May 29, 2008

Mechanical Animals: Still Animals

By: James Poulos

Two monkeys with tiny sensors in their brains have learned to control a mechanical arm with just their thoughts, using it to reach for and grab food and even to adjust for the size and stickiness of morsels when necessary, scientists reported on Wednesday.

The report, released online by the journal Nature, is the most striking demonstration to date of brain-machine interface technology. Scientists expect that technology will eventually allow people with spinal cord injuries and other paralyzing conditions to gain more control over their lives.

The findings suggest that brain-controlled prosthetics, while not practical, are at least technically within reach. — IHT

Time to step gingerly and avoid being called a luddite by my fearless libertarian friends. At times like these I reach for John Gray, the supremely disgruntled anti-Enlightenment British philosopher whom George Kateb has accused of Uli Kunkel-like levels of nihilism. Gray teaches us usefully that the inevitability of technological or scientific progress has no necessary connection with, or even implication for, political progress. It seems pretty clear that the vector of scientific development will keep pointing in the more or less obvious sci-fi directions; less clear is whether political development around the world even has a vector. If this is true then probably the thing we have most to fear about technology is its use in situations of excessive chaos, not excessive order. One thing Iraq has reminded us (and keep an eye, too, on the swarm tactics, sea and air, driving the new military thinking in Iran and China) is that big technologies fall hard when cheap countermeasures can exploit critical weaknesses. Another important thing we’ve been reminded of lately is that big technology itself gets relatively cheap relatively fast.

So Gray tells us the question is not whether we ‘should’ develop technologies that introduce robot claws to monkey mind control, because those and technologies like it will develop. The question is what, if anything, such technologies will really do to change the way we live together and structure our social and political order. The answer I intuit from Gray is not much. We will have bigger problems on our hands than who is and who isn’t walking around with giant robot legs or controlling the huge hydrogen-powered steel golems that have replaced human garbage collectors in the World of the Future — problems concerning our essential inability to escape our bodily condition as physical beings. You might argue that outsourcing our actions to mechanical prosthetics would at least increase our independence from our physical bodies. But the point is that the problems of political order basic to all human societies go fundamentally unchanged. Unless, that is, we are ruled by scientists, and whatever hierarchy of power shakes out as a result of technology just goes.
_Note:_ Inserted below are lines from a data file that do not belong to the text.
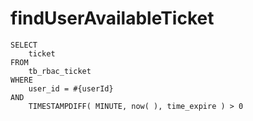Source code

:findUserAvailableTicket
===

    SELECT
	    ticket 
    FROM
        tb_rbac_ticket
    WHERE
        user_id = #{userId}
    AND 
        TIMESTAMPDIFF( MINUTE, now( ), time_expire ) > 0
But as we all can guess, a ruling clique of scientists would never want that to happen. Sooner or later, probably sooner, they’d be replaced. Even at the ultimate levels of nerd rule, the science and the scientist can never completely merge. Put another way, power can’t ever solely be knowledge. This strikes me as a curb on the dystopian powers of both. We’re stuck being beings, and as messy and complicated as that is, that’s a good thing.